* EXERCISE GOAL
Please print the data that follows, keeping every line exact.

Stored entries
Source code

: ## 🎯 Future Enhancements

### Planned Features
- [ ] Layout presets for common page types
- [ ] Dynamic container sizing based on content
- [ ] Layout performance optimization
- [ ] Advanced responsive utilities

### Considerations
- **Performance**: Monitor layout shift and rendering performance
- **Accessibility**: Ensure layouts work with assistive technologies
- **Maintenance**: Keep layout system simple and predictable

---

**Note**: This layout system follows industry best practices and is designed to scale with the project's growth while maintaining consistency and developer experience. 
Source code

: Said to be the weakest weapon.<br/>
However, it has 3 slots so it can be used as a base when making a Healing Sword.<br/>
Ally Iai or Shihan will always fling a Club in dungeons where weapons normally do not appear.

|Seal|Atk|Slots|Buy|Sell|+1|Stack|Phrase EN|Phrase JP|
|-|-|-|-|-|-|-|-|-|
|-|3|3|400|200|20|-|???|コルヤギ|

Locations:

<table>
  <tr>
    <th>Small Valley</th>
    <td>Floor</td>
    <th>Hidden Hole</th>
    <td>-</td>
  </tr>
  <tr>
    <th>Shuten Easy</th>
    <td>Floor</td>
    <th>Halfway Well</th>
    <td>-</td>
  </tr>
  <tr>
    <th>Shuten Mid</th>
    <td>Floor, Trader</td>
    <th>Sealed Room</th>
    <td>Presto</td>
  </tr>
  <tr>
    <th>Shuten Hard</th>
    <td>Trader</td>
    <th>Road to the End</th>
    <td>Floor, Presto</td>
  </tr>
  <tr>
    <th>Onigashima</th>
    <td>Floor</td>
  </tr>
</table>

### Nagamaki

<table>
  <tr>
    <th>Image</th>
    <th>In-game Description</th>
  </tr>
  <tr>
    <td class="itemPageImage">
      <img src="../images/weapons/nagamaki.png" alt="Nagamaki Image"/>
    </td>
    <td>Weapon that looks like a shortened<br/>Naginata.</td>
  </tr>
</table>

* SOLUTION BELOW
Source code

: ## 🎯 Future Enhancements

### Planned Features
- [ ] Layout presets for common page types
- [ ] Dynamic container sizing based on content
- [ ] Layout performance optimization
- [ ] Advanced responsive utilities

### Considerations
- **Performance**: Monitor layout shift and rendering performance
- **Accessibility**: Ensure layouts work with assistive technologies
- **Maintenance**: Keep layout system simple and predictable

---

**Note**: This layout system follows industry best practices and is designed to scale with the project's growth while maintaining consistency and developer experience. 
Source code

: Said to be the weakest weapon.<br/>
However, it has 3 slots so it can be used as a base when making a Healing Sword.<br/>
Ally Iai or Shihan will always fling a Club in dungeons where weapons normally do not appear.

|Seal|Atk|Slots|Buy|Sell|+1|Stack|Phrase EN|Phrase JP|
|-|-|-|-|-|-|-|-|-|
|-|3|3|400|200|20|-|???|コルヤギ|

Locations:

<table>
  <tr>
    <th>Small Valley</th>
    <td>Floor</td>
    <th>Hidden Hole</th>
    <td>-</td>
  </tr>
  <tr>
    <th>Shuten Easy</th>
    <td>Floor</td>
    <th>Halfway Well</th>
    <td>-</td>
  </tr>
  <tr>
    <th>Shuten Mid</th>
    <td>Floor, Trader</td>
    <th>Sealed Room</th>
    <td>Presto</td>
  </tr>
  <tr>
    <th>Shuten Hard</th>
    <td>Trader</td>
    <th>Road to the End</th>
    <td>Floor, Presto</td>
  </tr>
  <tr>
    <th>Onigashima</th>
    <td>Floor</td>
  </tr>
</table>

### Nagamaki

<table>
  <tr>
    <th>Image</th>
    <th>In-game Description</th>
  </tr>
  <tr>
    <td class="itemPageImage">
      <img src="../images/weapons/nagamaki.png" alt="Nagamaki Image"/>
    </td>
    <td>Weapon that looks like a shortened<br/>Naginata.</td>
  </tr>
</table>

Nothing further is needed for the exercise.